Le MEF explique cette contre-performance par la baisse continuelle des TVA versées par le secteur pétrolier d’un côté, mais également par la régularisation exceptionnelle de la situation du secteur minier aux mois d’Avril et Mai 2021 de l’autre. Le retard de recouvrement des dividendes auprès des sociétés d’Etat, qui n’a démarré qu’au mois de Mai de cette année a aussi créé un manque à gagner en matière d’Impôt sur le revenu des capitaux mobiliers (IRCM). Tout comme la non-atteinte de l’objectif en matière de droit de timbres sur visa dans le secteur du tourisme.

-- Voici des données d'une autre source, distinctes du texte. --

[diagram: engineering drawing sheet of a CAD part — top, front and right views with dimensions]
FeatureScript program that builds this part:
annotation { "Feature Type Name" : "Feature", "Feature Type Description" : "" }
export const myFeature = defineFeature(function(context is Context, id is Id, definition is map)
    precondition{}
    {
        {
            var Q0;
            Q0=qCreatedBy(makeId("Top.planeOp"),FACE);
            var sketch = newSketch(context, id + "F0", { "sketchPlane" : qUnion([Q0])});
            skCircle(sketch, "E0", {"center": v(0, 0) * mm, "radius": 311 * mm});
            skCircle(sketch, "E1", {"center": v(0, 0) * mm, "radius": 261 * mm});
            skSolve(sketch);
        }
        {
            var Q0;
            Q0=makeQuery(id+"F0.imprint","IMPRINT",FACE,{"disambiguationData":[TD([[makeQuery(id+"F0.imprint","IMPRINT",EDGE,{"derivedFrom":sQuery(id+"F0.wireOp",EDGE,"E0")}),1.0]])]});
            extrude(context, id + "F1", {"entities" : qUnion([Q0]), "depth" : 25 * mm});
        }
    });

L’administration fiscale n’a d’ailleurs atteint que 90,3% de ce qu’elle avait prévu de collecter durant les neuf premiers mois de cette année. Ceci s’est soldé par un gap de 270,1 milliards d’ariary par rapport aux objectifs de recettes fiscales pour ces trois premiers trimestres, dont les plus concernés sont les grands impôts.

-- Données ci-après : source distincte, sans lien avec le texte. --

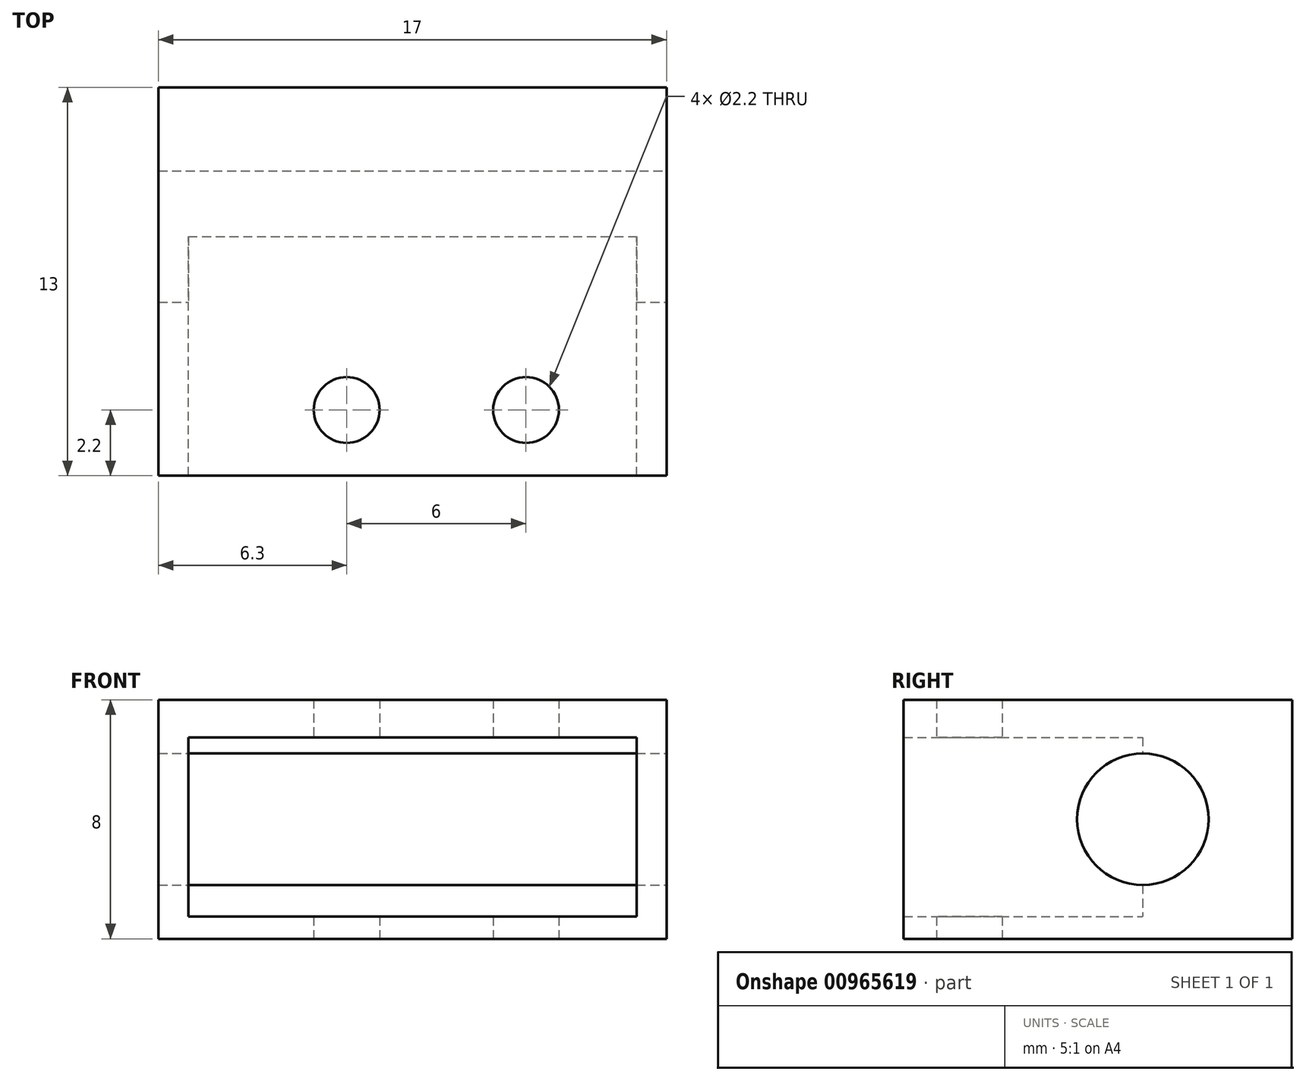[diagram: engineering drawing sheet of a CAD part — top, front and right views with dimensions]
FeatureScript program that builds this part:
annotation { "Feature Type Name" : "Feature", "Feature Type Description" : "" }
export const myFeature = defineFeature(function(context is Context, id is Id, definition is map)
    precondition{}
    {
        {
            var Q0;
            Q0=qCreatedBy(makeId("Top.planeOp"),FACE);
            var sketch = newSketch(context, id + "F0", { "sketchPlane" : qUnion([Q0])});
            skPoint(sketch, "E0.middle", {"position": v(0, 0) * mm});
            skCircle(sketch, "E1", {"center": v(-3, -2.3) * mm, "radius": 1.1 * mm});
            skCircle(sketch, "E2", {"center": v(3, -2.3) * mm, "radius": 1.1 * mm});
            skLineSegment(sketch, "E3.bottom", {"start": v(-6.35, 3.5) * mm, "end": v(6.35, 3.5) * mm});
            skLineSegment(sketch, "E3.top", {"start": v(-6.35, -3.5) * mm, "end": v(6.35, -3.5) * mm});
            skLineSegment(sketch, "E3.left", {"start": v(-6.35, 3.5) * mm, "end": v(-6.35, -3.5) * mm});
            skLineSegment(sketch, "E3.right", {"start": v(6.35, 3.5) * mm, "end": v(6.35, -3.5) * mm});
            skLineSegment(sketch, "E4.bottom", {"start": v(7.7, -4.5) * mm, "end": v(-9.3, -4.5) * mm});
            skLineSegment(sketch, "E4.top", {"start": v(7.7, 8.5) * mm, "end": v(-9.3, 8.5) * mm});
            skLineSegment(sketch, "E4.left", {"start": v(7.7, -4.5) * mm, "end": v(7.7, 8.5) * mm});
            skLineSegment(sketch, "E4.right", {"start": v(-9.3, -4.5) * mm, "end": v(-9.3, 8.5) * mm});
            skSolve(sketch);
        }
        {
            var Q0;
            Q0=makeQuery(id+"F0.imprint","IMPRINT",FACE,{"disambiguationData":[TD([[makeQuery(id+"F0.imprint","IMPRINT",EDGE,{"derivedFrom":sQuery(id+"F0.wireOp",EDGE,"E1")}),-1.0]])]});
            var Q1;
            Q1=makeQuery(id+"F0.imprint","IMPRINT",FACE,{"disambiguationData":[TD([[makeQuery(id+"F0.imprint","IMPRINT",EDGE,{"derivedFrom":sQuery(id+"F0.wireOp",EDGE,"E3.bottom")}),1.0]])]});
            extrude(context, id + "F1", {"entities" : qUnion([Q0, Q1]), "depth" : 8 * mm, "offsetDistance" : 25 * mm});
        }
        {
            var Q0;
            Q0=qCreatedBy(makeId("Front.planeOp"),FACE);
            var sketch = newSketch(context, id + "F2", { "sketchPlane" : qUnion([Q0])});
            skLineSegment(sketch, "E5.bottom", {"start": v(-8.3, 6.75) * mm, "end": v(6.7, 6.75) * mm});
            skLineSegment(sketch, "E5.top", {"start": v(-8.3, 0.75) * mm, "end": v(6.7, 0.75) * mm});
            skLineSegment(sketch, "E5.left", {"start": v(-8.3, 6.75) * mm, "end": v(-8.3, 0.75) * mm});
            skLineSegment(sketch, "E5.right", {"start": v(6.7, 6.75) * mm, "end": v(6.7, 0.75) * mm});
            skSolve(sketch);
        }
        {
            var Q0;
            Q0=makeQuery(id+"F2.imprint","IMPRINT",FACE,{"disambiguationData":[TD([[makeQuery(id+"F2.imprint","IMPRINT",EDGE,{"derivedFrom":sQuery(id+"F2.wireOp",EDGE,"E5.bottom")}),-1.0]])]});
            extrude(context, id + "F3", {"entities" : qUnion([Q0]), "operationType" : NewBodyOperationType.REMOVE, "endBound" : BoundingType.THROUGH_ALL, "depth" : 25 * mm, "offsetDistance" : 25 * mm, "hasSecondDirection" : true, "secondDirectionOppositeDirection" : true, "secondDirectionDepth" : 3.5 * mm});
        }
        {
            var Q0;
            Q0=qCreatedBy(makeId("Right.planeOp"),FACE);
            var sketch = newSketch(context, id + "F4", { "sketchPlane" : qUnion([Q0])});
            skCircle(sketch, "E6", {"center": v(3.5, 4) * mm, "radius": 2.2 * mm});
            skSolve(sketch);
        }
        {
            var Q0;
            Q0=makeQuery(id+"F4.imprint","IMPRINT",FACE,{"disambiguationData":[TD([[makeQuery(id+"F4.imprint","IMPRINT",EDGE,{"derivedFrom":sQuery(id+"F4.wireOp",EDGE,"E6")}),1.0]])]});
            extrude(context, id + "F5", {"entities" : qUnion([Q0]), "operationType" : NewBodyOperationType.REMOVE, "endBound" : BoundingType.THROUGH_ALL, "oppositeDirection" : true, "depth" : 25 * mm, "offsetDistance" : 25 * mm, "hasSecondDirection" : true, "secondDirectionBound" : SecondDirectionBoundingType.THROUGH_ALL, "secondDirectionOppositeDirection" : false, "secondDirectionDepth" : 25 * mm});
        }
    });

Le ministère note néanmoins, à travers ces résultats des neuf premiers mois de cette année, une amélioration de recouvrement de recettes par rapport à l’année dernière. Une croissance de 6% a en effet été enregistrée comparée à la même période en 2021, d’après toujours le MEF.
La DGI a entrepris des modifications sur les dispositions fiscales proposées dans la LFR 2022. Elles s’articulent entre autres autour de la modification de la répartition des ressources fiscales des Collectivités décentralisées prévues par le Code Général des Impôts, l’ajustement des Droits d’Enregistrement (DE) sur les visas, l’abaissement du Droit d’Accises (DA) sur l’or ou encore l’abaissement du taux de la taxe sur la valeur ajoutée sur les ventes de supercarburant et du gas-oil.